Can you check on my code and let me know how to destroy everything that is not in the current page from memory? I am new to Ionic, and not sure how to destroy/clean everything from the memory except the current page that is being viewed.

Please check my source at http://flei.ca/FLEI33.zip

If you load it on Google Dev Tools with ionic serve, then navigate back and forth, you will see the video will stop loading eventually. On an actual iPhone after installing the IPA to it, the apps crashes after a while and closes out.

Thank you very much for your help!

g4spow commented 8 years ago

@jrianto I had this issue on my Ionic app that uses embedded video. It seemed to be fixed by adding video.src ="" to the bottom of my code used when you change page/video

`.controller('ProductCtrl', function (Products, $rootScope, $scope, $stateParams, $state, $timeout) { $scope.product = Products[$stateParams.productId];

var video = document.getElementById("myVideo");

// Stop video playing when we go to another page $rootScope.$on('$stateChangeStart', function () { stopVideo(); });

// Go to list of other videos when individual HTML5 video has finished playing angular.element(video).bind('ended', function () { $state.go('app.products'); });

function stopVideo() { video.pause(); video.currentTime = 0; video.src =""; } })`

tslater commented 8 years ago

@jgw96, is there a fix for this, or should we reference another issue, or are you thinking these are all different problems rather than an ionic bug?

jgw96 commented 8 years ago

Hello @tslater ! Thanks for the questions. So, I have done alot of testing on the issues discussed here and in every case it seemed to be related to memory leaks in external libraries/external code. I could not find a good case of a memory leak that seemed to be coming from ionic. Now, this is not me saying that Ionic is written perfectly memory safe, im not sure there is a piece of software out there that is perfectly memory safe, but it does not seem that Ionic is causing the above mentioned major memory leaks or even minor ones. Also, just to be thorough i have tested on older/low-end devices (Nexus 7 2013 and Iphone 5), mid range devices(Moto X 2014) and newer, very performant devices (Nexus 6). Hope this answers your question ! Thansk for using Ionic!
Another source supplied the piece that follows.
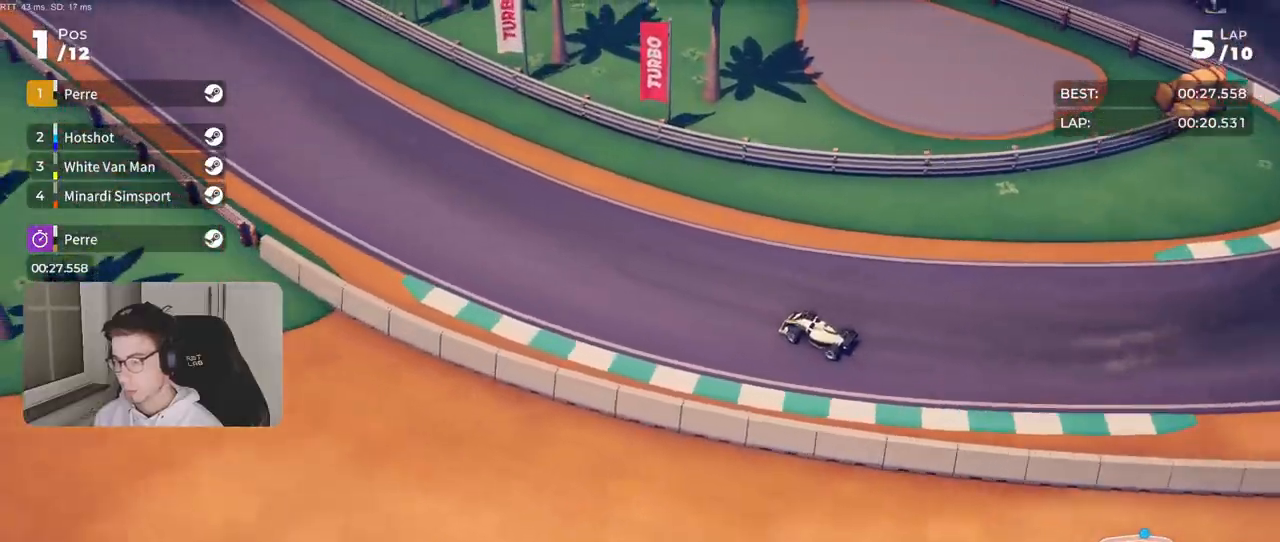
{"buttons": ["R2"], "left_stick": "center", "right_stick": "center", "events": [[33, "left_stick", "center"], [117, "left_stick", "right"], [283, "left_stick", "center"], [350, "left_stick", "right"], [483, "left_stick", "center"]]}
sdhull commented 8 years ago

@jgw96 wow that's very interesting. Did you see my comment from January? Have you tried out the repo I linked to there? Very vanilla implementation and easily reproducible memory problems. Right?
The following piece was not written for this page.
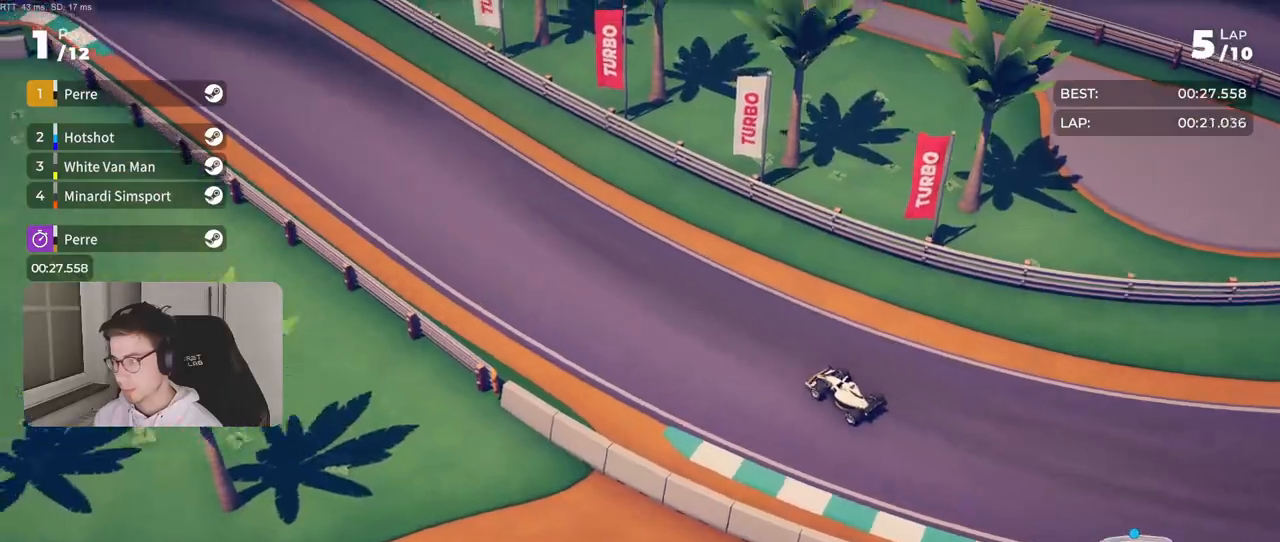
{"buttons": ["R2"], "left_stick": "center", "right_stick": "center", "events": [[83, "left_stick", "right"], [217, "left_stick", "center"], [267, "left_stick", "right"], [400, "left_stick", "center"]]}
kby799 commented 8 years ago

I have this issue for awhile now, but I thought it was the way I coded so I tried to change my data structure. Still the problem persists, but I notice the problem comes only when I try to go from one view to the next. Also how inconsistent it is, sometimes it is a short climb and some other time it is a big jump that it freezes up the app.

P.S I use tabs template to create this app, and without any manipulation from me. It also shows some kind of memory issue as well, happens between stages.

screen shot 2016-08-04 at 15 57 03
vahidvdn commented 7 years ago

Is there any fix? I have still the same problem.

jrianto commented 7 years ago

@vahidvdn on my case, it is a coding issue as I am very new to ionic. I had to unload the audio/video from memory before loading a new one. So every time my app loads a new video/audio, I am unloading the previously loaded one by doing: videoElement.src =""; // empty source

That did the trick for my app and it never crashed again. So it's not an ionic issue, it's just me not knowing how to code it properly. Hope that helps.

ionitron-bot[bot] commented 6 years ago

Thanks for the issue! This issue is being locked to prevent comments that are not relevant to the original issue. If this is still an issue with the latest version of Ionic, please create a new issue and ensure the template is fully filled out.